Julia Copus
Julia Copus
Julia Copus was born in London and now lives in Somerset. She has won First Prize in the National Poetry Competition and the Forward Prize for Best Single Poem of the Year (2010). In 2018 she was appointed a RSL fellow.
The Shuttered Eye (Bloodaxe, 1995) was shortlisted for the Forward Poetry Prize for Best First collection and a second collection, In Defence of Adultery, appeared in 2003. A sequence of poems for radio, Ghost Lines, was broadcast on BBC Radio 3 in December 2011 and shortlisted for the Ted Hughes Award for New Work in Poetry. Her third collection of poetry, The World's Two Smallest Humans (Faber, 2012), was shortlisted for both the T. S. Eliot Prize and the Costa Poetry Award. All three of her collections are Poetry Book Society Recommendations.
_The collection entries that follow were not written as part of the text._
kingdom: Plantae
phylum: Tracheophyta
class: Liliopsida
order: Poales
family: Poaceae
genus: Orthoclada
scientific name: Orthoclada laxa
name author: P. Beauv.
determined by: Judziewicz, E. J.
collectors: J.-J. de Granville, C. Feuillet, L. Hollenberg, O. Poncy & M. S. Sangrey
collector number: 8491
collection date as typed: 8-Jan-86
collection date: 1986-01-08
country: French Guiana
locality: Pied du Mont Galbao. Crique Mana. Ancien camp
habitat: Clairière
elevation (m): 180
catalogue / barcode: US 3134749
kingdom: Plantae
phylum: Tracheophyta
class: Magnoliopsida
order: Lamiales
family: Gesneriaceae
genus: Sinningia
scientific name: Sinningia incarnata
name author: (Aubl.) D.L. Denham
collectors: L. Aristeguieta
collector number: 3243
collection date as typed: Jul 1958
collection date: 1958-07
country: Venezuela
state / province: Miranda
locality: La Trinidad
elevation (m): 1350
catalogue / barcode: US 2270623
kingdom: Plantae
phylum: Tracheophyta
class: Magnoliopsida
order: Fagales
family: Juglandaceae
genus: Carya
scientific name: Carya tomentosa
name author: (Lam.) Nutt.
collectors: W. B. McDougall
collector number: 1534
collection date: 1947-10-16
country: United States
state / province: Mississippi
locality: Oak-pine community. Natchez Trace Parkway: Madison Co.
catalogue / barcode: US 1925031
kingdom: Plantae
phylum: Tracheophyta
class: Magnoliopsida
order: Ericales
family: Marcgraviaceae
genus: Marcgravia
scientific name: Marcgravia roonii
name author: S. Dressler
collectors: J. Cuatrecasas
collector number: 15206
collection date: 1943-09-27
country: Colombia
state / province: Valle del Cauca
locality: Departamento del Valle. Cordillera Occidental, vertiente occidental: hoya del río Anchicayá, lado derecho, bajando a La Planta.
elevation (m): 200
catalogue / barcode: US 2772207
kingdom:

Julia’s fourth collection of poetry, Girlhood, was published by Faber in 2019.
As well as poetry, Julia has written radio plays (including Eenie, Meenie, Macka Racka winner of the BBC’s Alfred Bradley Award for best new radio playwright) and a popular writing style guide, Brilliant Writing Tips for Students. Her first children’s picture book, Hog in the Fog, was published by Faber in 2014. The second instalment, The Hog, The Shrew and the Hullabaloo followed in 2015. The third book in the series, The Shrew that Flew, was published in April 2016. She is also working on a biography of the poet Charlotte Mew for publication in 2018.
Julia is an Advisory Fellow for the Royal Literary Fund, and in 2008 was made an Honorary Fellow of the University of Exeter. She has served on the judging panel for a number of literary prizes, including The Geoffrey Faber Memorial Prize, the Ted Hughes Award, and the Costa Book Award.
Julia edited a collection of Charlotte Mew’s poems for Faber in 2019. Her biography of the late British poet, titled This Rare Spirit, was published by Faber in April 2021.